(F-18) Fluorodeoxyglucose Positron Emission Tomography as a Predictor of Pathologic Grade and Other Prognostic Variables in Bone and Soft Tissue Sarcoma

• Published in: Clinical cancer research Vol. 6; no. 4; pp. 1279 - 1287
• Main Authors: FOLPE, A. L, LYLES, R. H, SPROUSE, J. T, CONRAD, E. U, EARY, J. F
• Format: Journal Article
• Language: English
• Published: Philadelphia, PA American Association for Cancer Research 01.04.2000
• Subjects: Adult; Aged; Biological and medical sciences; Bone Neoplasms - diagnosis; Bone Neoplasms - metabolism; Cyclin-Dependent Kinase Inhibitor p21; Cyclins - analysis; Data Interpretation, Statistical; Dermatology; Diseases of the osteoarticular system; Fluorodeoxyglucose F18; Humans; Immunohistochemistry; Ki-67 Antigen - analysis; Medical sciences; Middle Aged; Neoplasm Staging; Nuclear Proteins; Predictive Value of Tests; Prognosis; Proto-Oncogene Proteins - analysis; Proto-Oncogene Proteins c-mdm2; Sarcoma - diagnosis; Sarcoma - metabolism; Soft Tissue Neoplasms - diagnosis; Soft Tissue Neoplasms - metabolism; Tomography, Emission-Computed; Tumor Suppressor Protein p53 - analysis; Tumors of striated muscle and skeleton; Tumors of the skin and soft tissue. Premalignant lesions; Histological grading; Human; Cell proliferation; Fluorine Isotopes; Prognosis; Sarcoma; Mitosis; Diseases of the osteoarticular system; Malignant tumor; Gene expression; Carcinogenesis; Epidemiology; Investigation method; Osteosarcoma; Soft tissue; Bone; Predictive factor; Positron; Emission tomography
• ISSN: 1078-0432; 1557-3265

Positron emission tomography (PET) can be used to measure tumor metabolism in sarcomas by measuring the standard uptake value (SUV) of (F-18) fluorodeoxyglucose (FDG). FDG-PET SUV has been shown to correlate with histological grade.
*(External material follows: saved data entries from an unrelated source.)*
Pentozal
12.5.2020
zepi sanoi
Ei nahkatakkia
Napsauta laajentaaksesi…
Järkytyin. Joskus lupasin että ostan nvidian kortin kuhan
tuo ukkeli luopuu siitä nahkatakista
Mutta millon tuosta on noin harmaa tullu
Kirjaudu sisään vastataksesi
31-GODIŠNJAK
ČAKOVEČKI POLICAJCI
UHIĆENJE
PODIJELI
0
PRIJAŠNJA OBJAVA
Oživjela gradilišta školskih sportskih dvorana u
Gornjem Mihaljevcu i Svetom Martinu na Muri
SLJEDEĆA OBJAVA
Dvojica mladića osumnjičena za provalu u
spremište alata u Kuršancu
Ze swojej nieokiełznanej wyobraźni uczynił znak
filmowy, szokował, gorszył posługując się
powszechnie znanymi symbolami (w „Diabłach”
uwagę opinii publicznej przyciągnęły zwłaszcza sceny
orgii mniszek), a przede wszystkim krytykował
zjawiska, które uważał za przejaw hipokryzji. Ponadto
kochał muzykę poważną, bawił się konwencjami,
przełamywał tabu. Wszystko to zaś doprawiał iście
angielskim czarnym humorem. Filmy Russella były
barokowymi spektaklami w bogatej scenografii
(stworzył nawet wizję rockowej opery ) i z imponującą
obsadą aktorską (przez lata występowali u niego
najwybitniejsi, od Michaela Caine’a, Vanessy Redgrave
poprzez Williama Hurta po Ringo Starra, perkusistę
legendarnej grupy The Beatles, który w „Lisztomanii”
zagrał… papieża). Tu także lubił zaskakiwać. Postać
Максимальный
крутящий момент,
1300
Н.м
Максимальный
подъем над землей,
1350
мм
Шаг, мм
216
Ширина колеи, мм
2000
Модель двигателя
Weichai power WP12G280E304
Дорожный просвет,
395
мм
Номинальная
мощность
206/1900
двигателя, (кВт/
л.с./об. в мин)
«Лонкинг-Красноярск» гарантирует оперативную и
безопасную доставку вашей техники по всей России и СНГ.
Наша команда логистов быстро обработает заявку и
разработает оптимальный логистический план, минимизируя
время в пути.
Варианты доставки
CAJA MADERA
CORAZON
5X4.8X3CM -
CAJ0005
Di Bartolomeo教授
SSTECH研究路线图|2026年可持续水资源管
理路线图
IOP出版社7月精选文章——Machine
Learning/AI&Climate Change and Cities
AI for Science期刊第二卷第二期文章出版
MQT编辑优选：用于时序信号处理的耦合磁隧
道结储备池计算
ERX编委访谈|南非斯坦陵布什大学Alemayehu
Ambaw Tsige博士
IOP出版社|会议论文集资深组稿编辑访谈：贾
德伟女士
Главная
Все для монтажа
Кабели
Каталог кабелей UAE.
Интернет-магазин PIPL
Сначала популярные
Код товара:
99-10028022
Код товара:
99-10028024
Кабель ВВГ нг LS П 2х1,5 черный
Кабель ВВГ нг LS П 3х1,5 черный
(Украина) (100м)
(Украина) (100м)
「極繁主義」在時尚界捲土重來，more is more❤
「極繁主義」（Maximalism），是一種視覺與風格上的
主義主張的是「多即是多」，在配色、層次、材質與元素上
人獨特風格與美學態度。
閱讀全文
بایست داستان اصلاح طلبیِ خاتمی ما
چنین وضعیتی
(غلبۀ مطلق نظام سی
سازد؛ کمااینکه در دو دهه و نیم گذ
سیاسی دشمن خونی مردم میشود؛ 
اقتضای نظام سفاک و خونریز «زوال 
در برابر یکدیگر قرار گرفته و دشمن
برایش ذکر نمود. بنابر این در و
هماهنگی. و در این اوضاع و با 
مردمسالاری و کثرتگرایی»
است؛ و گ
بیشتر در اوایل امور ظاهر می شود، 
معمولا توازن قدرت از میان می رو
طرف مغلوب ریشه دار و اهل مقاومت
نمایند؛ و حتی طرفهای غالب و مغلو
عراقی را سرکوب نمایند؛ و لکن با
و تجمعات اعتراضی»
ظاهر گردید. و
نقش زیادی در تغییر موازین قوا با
We compared FDG-PET SUV in 89 bone and soft tissue sarcomas with histopathological features, including tumor grade, as well as with markers of cell proliferation and cell cycle regulatory gene expression that may be prognostically or therapeutically important. All patients had undergone PET before biopsy. Features evaluated included grade (National Cancer Institute for soft tissue or Mayo Clinic for bone), cellularity, and the number of mitoses per 10 400× fields. Deparaffinized, formalin-fixed sections were immunostained with antibodies to Ki-67 (MIB-1), p53 (DO7), p21 WAF1 (EA10), and mdm-2 (1B10). For Ki-67, results were estimated as a percentage of positive cells. For p53 and mdm-2, only cases with >20% positive cells were considered to be overexpressing these proteins. For p21 WAF1 , only cases with <10% positive cells were considered to have lost normal p21 WAF1 expression. Tumor S-phase percentage and ploidy were determined by flow cytometry. FDG-PET SUV was associated with histopathological grade, cellularity, mitotic activity, MIB labeling index, and p53 overexpression. No association was seen with p21 WAF1 , mdm-2, S-phase fraction, or ploidy. Tumor metabolism data acquired by FDG-PET may help ensure accurate grading and prognostication in sarcoma by guiding biopsy toward the most biologically significant regions of large masses. Further follow-up will be necessary to determine whether FDG-PET provides independent prognostic information.